DCT: D compiler as a collection of libraries

Fri May 11 20:32:20 PDT 2012

On 5/11/12 10:14 PM, Roman D. Boiko wrote:
> On Friday, 11 May 2012 at 15:05:19 UTC, deadalnix wrote:
>> Le 11/05/2012 16:02, Roman D. Boiko a écrit :
>>> Technically, I'm trading N*0(1) operations needed to track line and
>>> column while consuming each character to M*0(log(n)) operations when
>>> calculating them on demand. N = number of characters, n is number of
>>> lines and M is number of actual usages of Location. My assumption is
>>> that M << N (M is much smaller than N).
>>
>> N can easily be number of tokens.
> Yes, if you are looking for the token by its index, not for location.
> E.g., for autocompletion it is needed to find the last token before
> cursor location. But that is not related to location search.
>
> Also please note that I oversimplified formula for complexity. It also
> has other components. My reply was just an additional minor comment.
> Motivation is design, not performance.

**Task to carry out**
How might the DCT forum thread go on after its last line? Continue it from there.

**Data excerpts**
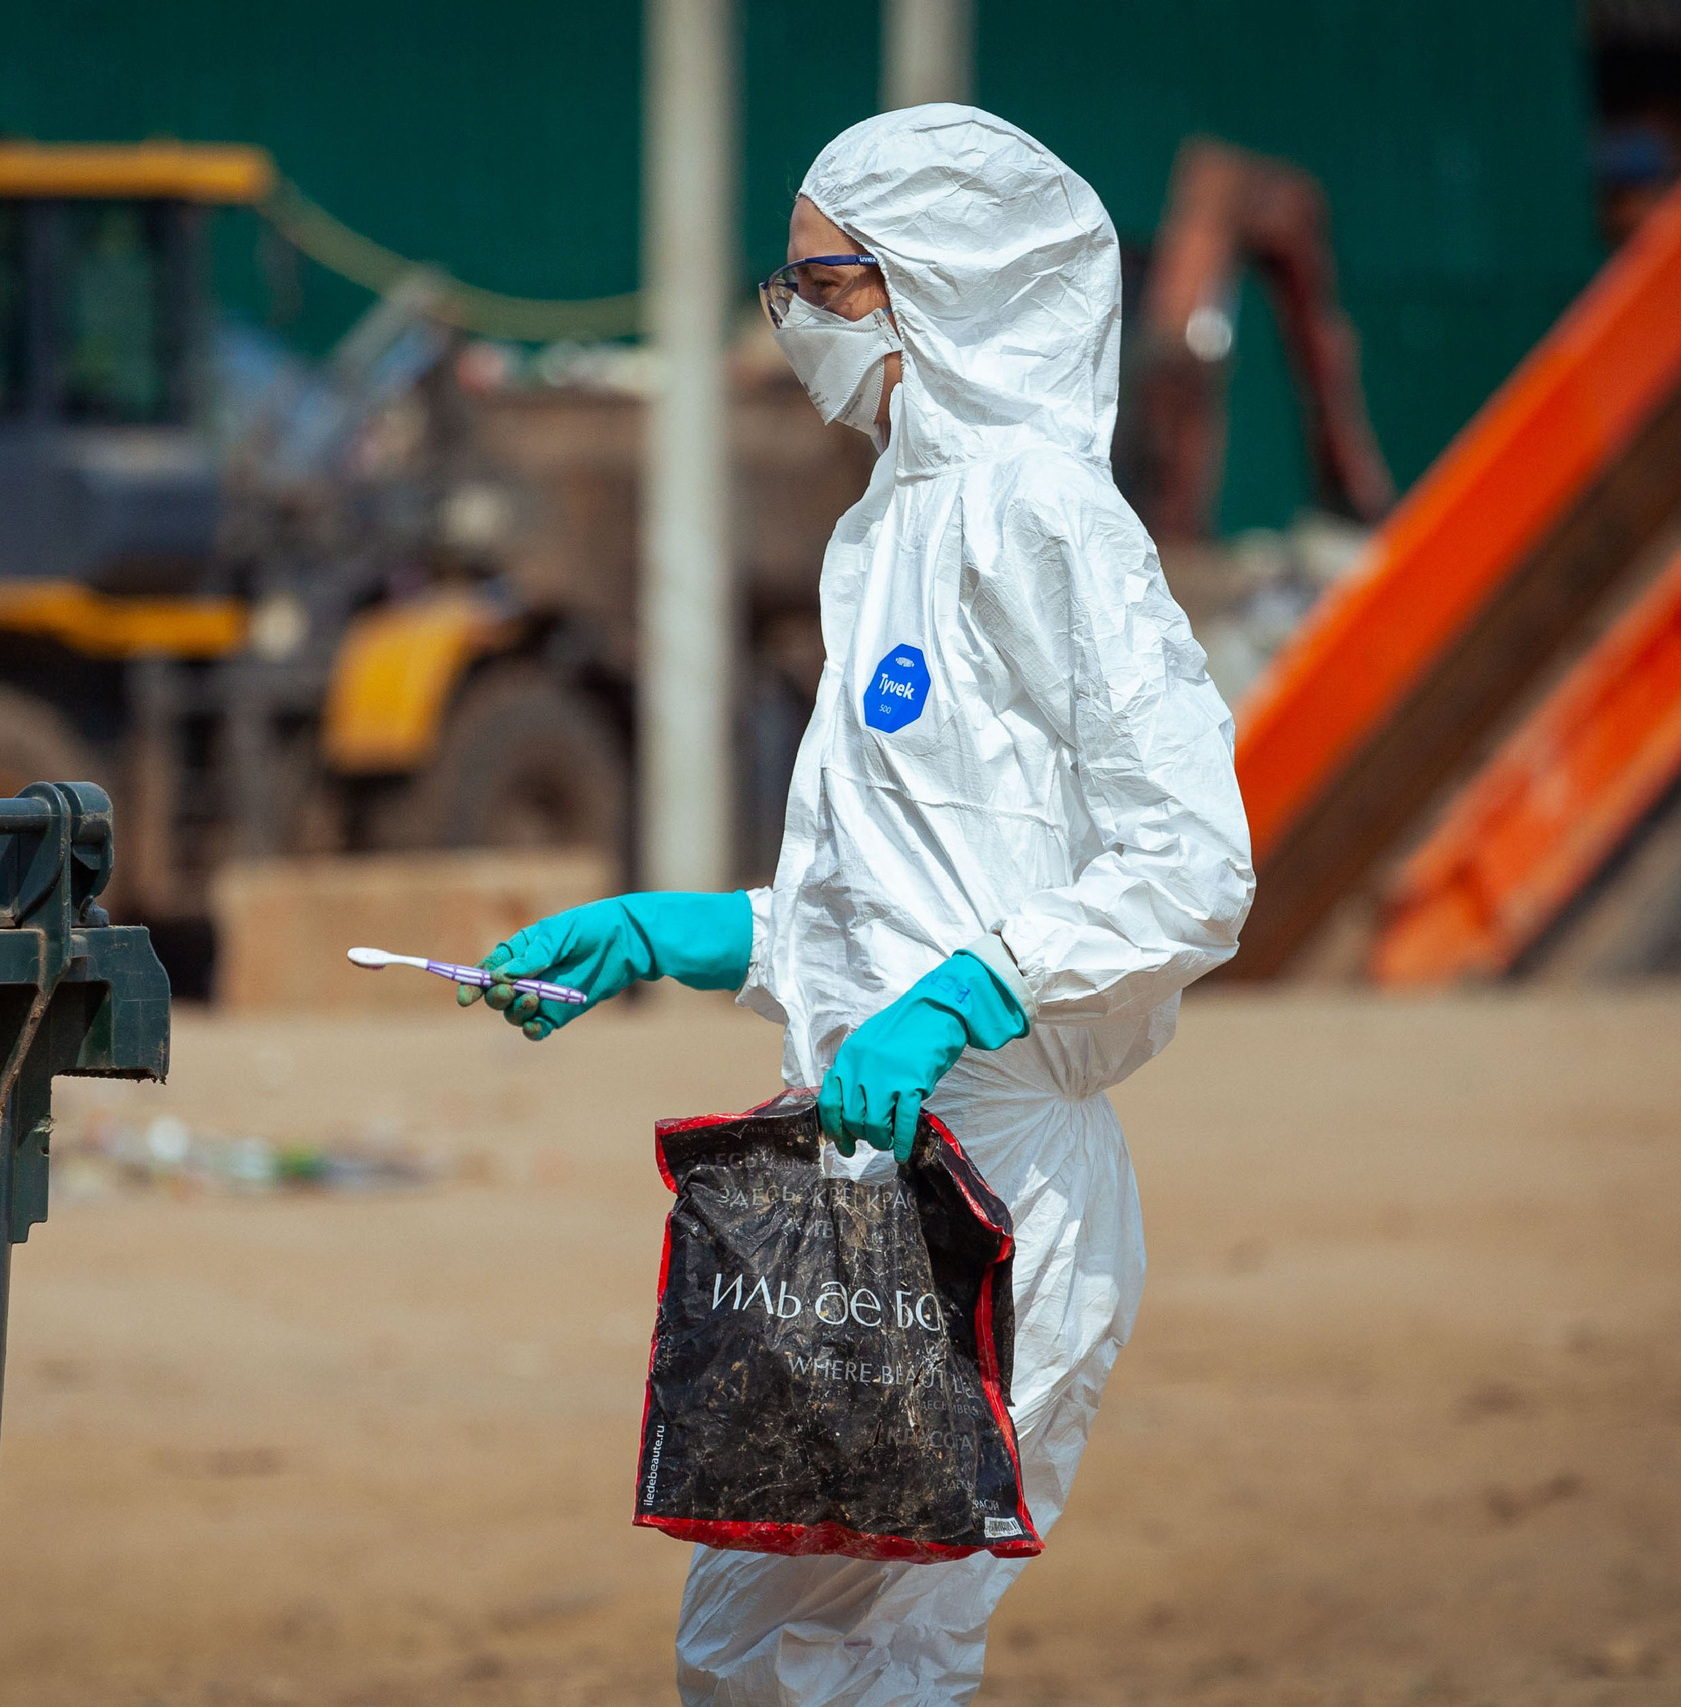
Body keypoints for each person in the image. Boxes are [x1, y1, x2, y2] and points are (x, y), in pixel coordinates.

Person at [462, 104, 1254, 1704]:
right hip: (859, 1181)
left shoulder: (1049, 519)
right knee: (748, 1647)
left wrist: (961, 1000)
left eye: (818, 279)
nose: (791, 315)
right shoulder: (884, 527)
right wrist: (669, 937)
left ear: (930, 285)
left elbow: (1194, 864)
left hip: (998, 1200)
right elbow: (895, 895)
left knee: (880, 1658)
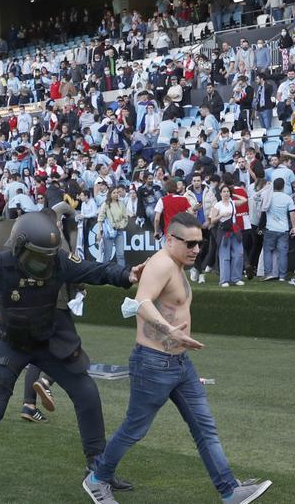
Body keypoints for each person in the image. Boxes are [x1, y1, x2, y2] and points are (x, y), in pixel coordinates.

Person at [0, 211, 141, 501]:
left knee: (87, 393)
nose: (44, 262)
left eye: (49, 256)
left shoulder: (58, 260)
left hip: (48, 341)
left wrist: (126, 274)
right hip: (12, 343)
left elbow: (92, 270)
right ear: (19, 248)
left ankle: (98, 470)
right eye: (38, 256)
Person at [84, 213, 272, 504]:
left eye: (201, 242)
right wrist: (170, 329)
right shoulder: (161, 264)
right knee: (134, 429)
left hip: (180, 364)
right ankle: (97, 478)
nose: (197, 249)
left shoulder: (176, 263)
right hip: (153, 363)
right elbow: (140, 303)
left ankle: (229, 491)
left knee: (204, 426)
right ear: (170, 239)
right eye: (191, 243)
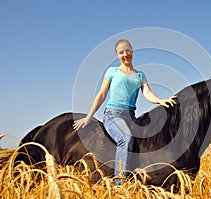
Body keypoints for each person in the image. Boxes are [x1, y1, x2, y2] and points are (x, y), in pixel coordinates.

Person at [73, 39, 177, 185]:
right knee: (126, 138)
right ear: (117, 56)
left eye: (127, 50)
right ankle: (119, 184)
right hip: (113, 115)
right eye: (121, 52)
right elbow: (102, 94)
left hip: (131, 117)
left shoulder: (140, 75)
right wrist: (89, 116)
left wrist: (160, 100)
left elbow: (147, 93)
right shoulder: (112, 72)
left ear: (132, 52)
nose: (125, 54)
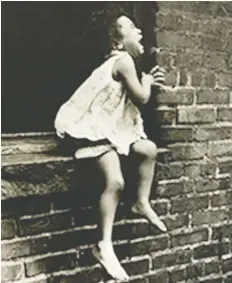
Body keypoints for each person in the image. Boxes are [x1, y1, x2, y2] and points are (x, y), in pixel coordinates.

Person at [54, 15, 167, 281]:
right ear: (117, 42)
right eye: (131, 27)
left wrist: (147, 78)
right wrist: (148, 82)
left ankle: (141, 202)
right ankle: (103, 244)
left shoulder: (122, 63)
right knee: (115, 182)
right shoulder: (123, 61)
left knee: (149, 149)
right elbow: (141, 97)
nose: (139, 30)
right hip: (93, 133)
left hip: (108, 129)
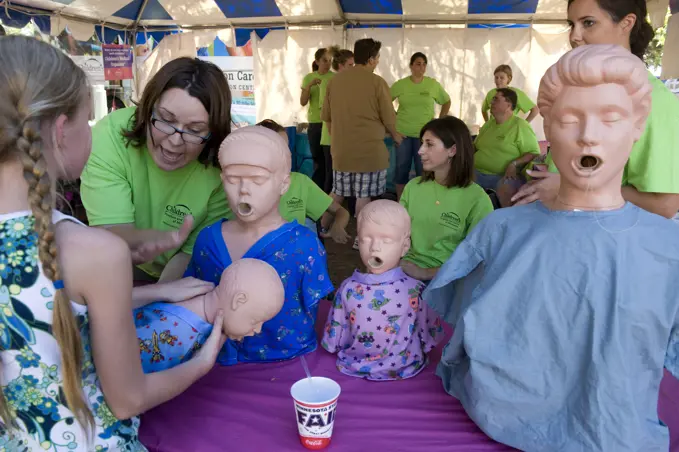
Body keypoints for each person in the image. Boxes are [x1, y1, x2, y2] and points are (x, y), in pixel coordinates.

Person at [424, 44, 679, 452]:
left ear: (637, 127)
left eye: (610, 118)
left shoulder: (668, 246)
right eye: (568, 119)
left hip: (612, 431)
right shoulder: (500, 229)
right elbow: (461, 317)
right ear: (548, 131)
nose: (588, 135)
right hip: (498, 414)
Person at [0, 36, 225, 451]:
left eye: (194, 131)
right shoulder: (95, 253)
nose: (176, 139)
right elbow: (126, 400)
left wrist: (156, 290)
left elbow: (42, 311)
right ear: (63, 129)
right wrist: (201, 364)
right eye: (89, 119)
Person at [512, 0, 679, 219]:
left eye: (588, 23)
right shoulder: (572, 89)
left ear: (626, 23)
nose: (574, 36)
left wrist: (568, 187)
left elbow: (664, 204)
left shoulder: (654, 99)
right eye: (571, 25)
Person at [185, 126, 334, 365]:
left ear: (284, 184)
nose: (244, 190)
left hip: (288, 365)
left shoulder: (304, 247)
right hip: (212, 365)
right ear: (223, 180)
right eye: (233, 180)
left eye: (258, 180)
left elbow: (315, 302)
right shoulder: (208, 241)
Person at [80, 57, 233, 283]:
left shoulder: (223, 166)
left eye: (195, 130)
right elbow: (113, 238)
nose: (174, 141)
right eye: (165, 119)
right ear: (147, 108)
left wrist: (162, 303)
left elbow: (188, 255)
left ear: (213, 131)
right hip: (114, 262)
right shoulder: (110, 136)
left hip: (183, 273)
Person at [322, 200, 444, 381]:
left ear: (405, 246)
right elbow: (430, 338)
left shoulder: (415, 291)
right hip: (401, 367)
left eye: (386, 240)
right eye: (366, 239)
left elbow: (334, 340)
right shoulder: (347, 289)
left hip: (394, 367)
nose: (375, 247)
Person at [322, 38, 402, 250]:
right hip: (369, 151)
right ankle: (360, 239)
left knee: (337, 192)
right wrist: (395, 135)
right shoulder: (377, 83)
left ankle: (320, 229)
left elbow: (327, 117)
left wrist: (336, 140)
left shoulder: (334, 81)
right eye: (377, 58)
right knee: (363, 197)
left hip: (341, 151)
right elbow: (389, 117)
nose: (377, 62)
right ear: (371, 59)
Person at [136, 259, 285, 373]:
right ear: (238, 301)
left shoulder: (188, 300)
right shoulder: (178, 336)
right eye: (255, 320)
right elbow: (132, 383)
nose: (258, 330)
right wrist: (197, 367)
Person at [399, 116, 493, 283]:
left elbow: (479, 257)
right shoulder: (413, 187)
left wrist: (427, 273)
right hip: (405, 271)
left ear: (452, 150)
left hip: (448, 280)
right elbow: (396, 234)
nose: (420, 150)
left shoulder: (478, 199)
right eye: (422, 143)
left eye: (429, 144)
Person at [257, 119, 351, 244]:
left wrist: (337, 227)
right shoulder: (244, 186)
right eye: (279, 148)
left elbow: (341, 212)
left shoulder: (300, 182)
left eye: (287, 147)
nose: (288, 153)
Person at [391, 52, 451, 200]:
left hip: (425, 137)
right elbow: (384, 102)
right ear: (411, 66)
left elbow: (446, 101)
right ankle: (401, 201)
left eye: (424, 64)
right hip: (403, 134)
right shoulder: (401, 84)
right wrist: (393, 120)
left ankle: (422, 201)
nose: (422, 67)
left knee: (424, 170)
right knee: (401, 169)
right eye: (418, 63)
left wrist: (440, 120)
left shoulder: (432, 84)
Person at [474, 88, 541, 207]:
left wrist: (514, 164)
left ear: (508, 105)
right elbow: (475, 146)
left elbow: (534, 152)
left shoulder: (520, 125)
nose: (491, 103)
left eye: (496, 99)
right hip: (476, 172)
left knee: (507, 190)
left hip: (502, 176)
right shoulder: (489, 124)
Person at [319, 47, 355, 194]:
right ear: (341, 66)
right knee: (332, 177)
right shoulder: (329, 82)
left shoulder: (351, 83)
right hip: (332, 139)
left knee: (349, 176)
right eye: (350, 65)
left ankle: (349, 210)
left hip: (346, 138)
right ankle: (325, 213)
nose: (353, 68)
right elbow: (327, 114)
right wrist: (334, 137)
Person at [301, 48, 334, 192]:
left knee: (330, 162)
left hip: (330, 123)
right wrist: (309, 86)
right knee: (317, 159)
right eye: (325, 60)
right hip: (315, 123)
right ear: (317, 61)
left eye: (330, 61)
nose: (328, 64)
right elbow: (302, 102)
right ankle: (317, 191)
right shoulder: (308, 77)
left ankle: (329, 193)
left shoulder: (335, 77)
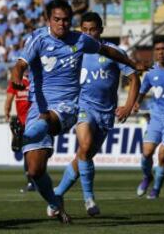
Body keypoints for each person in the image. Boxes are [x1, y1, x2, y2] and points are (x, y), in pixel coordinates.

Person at [11, 0, 146, 223]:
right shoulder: (37, 38)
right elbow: (20, 64)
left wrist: (132, 63)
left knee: (51, 123)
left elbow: (108, 51)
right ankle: (56, 203)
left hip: (68, 106)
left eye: (66, 20)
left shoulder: (80, 40)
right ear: (48, 19)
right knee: (35, 170)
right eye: (57, 20)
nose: (62, 24)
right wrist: (16, 77)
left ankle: (22, 135)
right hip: (39, 107)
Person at [53, 12, 140, 216]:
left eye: (92, 29)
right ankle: (88, 198)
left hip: (106, 113)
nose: (88, 34)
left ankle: (56, 195)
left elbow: (134, 78)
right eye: (84, 30)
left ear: (101, 30)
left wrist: (128, 106)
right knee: (84, 146)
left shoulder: (113, 52)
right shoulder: (75, 51)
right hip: (82, 107)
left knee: (84, 155)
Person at [134, 36, 164, 199]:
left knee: (163, 155)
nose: (160, 52)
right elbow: (142, 90)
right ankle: (147, 177)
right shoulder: (151, 73)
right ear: (154, 52)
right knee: (146, 153)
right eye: (157, 49)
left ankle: (156, 189)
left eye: (163, 49)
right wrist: (136, 103)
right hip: (156, 118)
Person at [4, 71, 36, 193]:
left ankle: (31, 182)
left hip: (28, 122)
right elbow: (9, 99)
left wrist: (6, 113)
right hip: (32, 121)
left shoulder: (17, 81)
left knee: (27, 153)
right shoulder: (33, 80)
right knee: (31, 152)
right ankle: (33, 181)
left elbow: (9, 100)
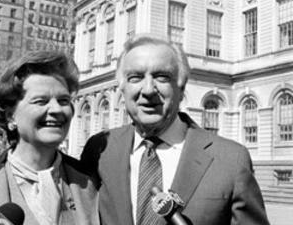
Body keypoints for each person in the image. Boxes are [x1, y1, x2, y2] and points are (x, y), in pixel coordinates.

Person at [80, 34, 270, 225]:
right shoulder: (99, 151)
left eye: (161, 77)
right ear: (122, 89)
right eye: (135, 77)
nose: (148, 90)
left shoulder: (231, 159)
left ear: (181, 87)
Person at [0, 51, 99, 225]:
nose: (56, 110)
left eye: (63, 100)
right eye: (41, 101)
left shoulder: (91, 184)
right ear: (10, 116)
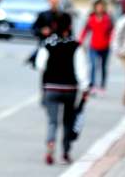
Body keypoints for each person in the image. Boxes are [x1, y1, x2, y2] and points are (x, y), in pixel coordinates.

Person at [36, 13, 89, 165]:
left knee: (52, 121)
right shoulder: (75, 45)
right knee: (68, 121)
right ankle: (65, 152)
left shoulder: (48, 44)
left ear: (54, 26)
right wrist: (85, 88)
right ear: (70, 26)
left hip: (51, 88)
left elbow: (40, 65)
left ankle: (50, 145)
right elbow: (81, 69)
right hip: (70, 89)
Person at [78, 0, 114, 95]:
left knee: (103, 67)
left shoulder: (108, 18)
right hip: (93, 46)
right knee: (93, 66)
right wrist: (80, 41)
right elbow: (85, 30)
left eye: (101, 6)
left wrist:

**Result of this exercise**
>
> One additional reason for such separation: with my approach it is
> possible to calculate Location both taking into account infromation from
> special token sequences, or ignoring it. How would you do that for eager
> calculation? Calculate only one category? Or track and store both?
>
> Unnecessary complexity will eventually find a way to shoot your leg :)
> Real-world usage (at least, anticipated scenarios) should be the basis
> for designing. Sometimes this contradicts intuition and requires you to
> look at the problem from a different side.

As deadalnix says, I think you are over-complicating things.

I mean, to store the column and line information it's just:

if (isNewLine(c)) {
   line++;
   column = 0;
} else {
   column++;
}

(I think you need to add that to the SourceRange class. Then copy line 
and column to token on the Lexer#lex() method)

Do you really think it's that costly in terms of performance?

I think you are wasting much more memory and performance by storing all 
the tokens in the lexer.

Imagine I want to implement a simple syntax highlighter: just highlight 
keywords. How can I tell DCT to *not* store all tokens because I need 
each one in turn? And since I'll be highlighting in the editor I will 
need column and line information. That means I'll have to do that 
O(log(n)) operation for every token.

So you see, for the simplest use case of a lexer the performance of DCT 
is awful.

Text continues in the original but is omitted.